Information supplied Start Marker

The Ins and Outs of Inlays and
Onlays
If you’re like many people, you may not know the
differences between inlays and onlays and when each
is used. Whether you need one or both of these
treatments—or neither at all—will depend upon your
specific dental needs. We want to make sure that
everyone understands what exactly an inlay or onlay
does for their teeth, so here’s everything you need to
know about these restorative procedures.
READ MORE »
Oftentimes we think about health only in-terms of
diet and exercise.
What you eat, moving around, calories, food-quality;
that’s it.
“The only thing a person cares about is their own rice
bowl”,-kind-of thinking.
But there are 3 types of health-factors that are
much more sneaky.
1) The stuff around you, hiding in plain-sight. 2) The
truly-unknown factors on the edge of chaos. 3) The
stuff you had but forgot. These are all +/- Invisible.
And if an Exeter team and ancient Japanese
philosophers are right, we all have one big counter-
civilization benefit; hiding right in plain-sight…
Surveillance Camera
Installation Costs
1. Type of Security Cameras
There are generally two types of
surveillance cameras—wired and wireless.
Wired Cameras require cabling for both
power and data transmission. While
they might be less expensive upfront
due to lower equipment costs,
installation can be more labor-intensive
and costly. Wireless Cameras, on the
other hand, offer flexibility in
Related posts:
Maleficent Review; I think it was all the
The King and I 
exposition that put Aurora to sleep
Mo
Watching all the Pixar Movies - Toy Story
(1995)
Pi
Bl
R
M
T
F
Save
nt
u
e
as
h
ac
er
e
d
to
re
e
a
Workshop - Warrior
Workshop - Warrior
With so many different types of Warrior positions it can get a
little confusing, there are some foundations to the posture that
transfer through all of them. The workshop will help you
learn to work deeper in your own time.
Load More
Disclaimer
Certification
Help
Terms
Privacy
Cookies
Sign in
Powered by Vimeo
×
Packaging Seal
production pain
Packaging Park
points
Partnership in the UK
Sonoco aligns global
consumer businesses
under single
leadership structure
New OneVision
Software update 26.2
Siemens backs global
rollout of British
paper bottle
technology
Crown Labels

Information supplied End Marker

▸ Aim of the exercise:
When you answer, repeat every record exactly, omitting nothing.

▸ Written response:
The Ins and Outs of Inlays and
Onlays
If you’re like many people, you may not know the
differences between inlays and onlays and when each
is used. Whether you need one or both of these
treatments—or neither at all—will depend upon your
specific dental needs. We want to make sure that
everyone understands what exactly an inlay or onlay
does for their teeth, so here’s everything you need to
know about these restorative procedures.
READ MORE »
Oftentimes we think about health only in-terms of
diet and exercise.
What you eat, moving around, calories, food-quality;
that’s it.
“The only thing a person cares about is their own rice
bowl”,-kind-of thinking.
But there are 3 types of health-factors that are
much more sneaky.
1) The stuff around you, hiding in plain-sight. 2) The
truly-unknown factors on the edge of chaos. 3) The
stuff you had but forgot. These are all +/- Invisible.
And if an Exeter team and ancient Japanese
philosophers are right, we all have one big counter-
civilization benefit; hiding right in plain-sight…
Surveillance Camera
Installation Costs
1. Type of Security Cameras
There are generally two types of
surveillance cameras—wired and wireless.
Wired Cameras require cabling for both
power and data transmission. While
they might be less expensive upfront
due to lower equipment costs,
installation can be more labor-intensive
and costly. Wireless Cameras, on the
other hand, offer flexibility in
Related posts:
Maleficent Review; I think it was all the
The King and I 
exposition that put Aurora to sleep
Mo
Watching all the Pixar Movies - Toy Story
(1995)
Pi
Bl
R
M
T
F
Save
nt
u
e
as
h
ac
er
e
d
to
re
e
a
Workshop - Warrior
Workshop - Warrior
With so many different types of Warrior positions it can get a
little confusing, there are some foundations to the posture that
transfer through all of them. The workshop will help you
learn to work deeper in your own time.
Load More
Disclaimer
Certification
Help
Terms
Privacy
Cookies
Sign in
Powered by Vimeo
×
Packaging Seal
production pain
Packaging Park
points
Partnership in the UK
Sonoco aligns global
consumer businesses
under single
leadership structure
New OneVision
Software update 26.2
Siemens backs global
rollout of British
paper bottle
technology
Crown Labels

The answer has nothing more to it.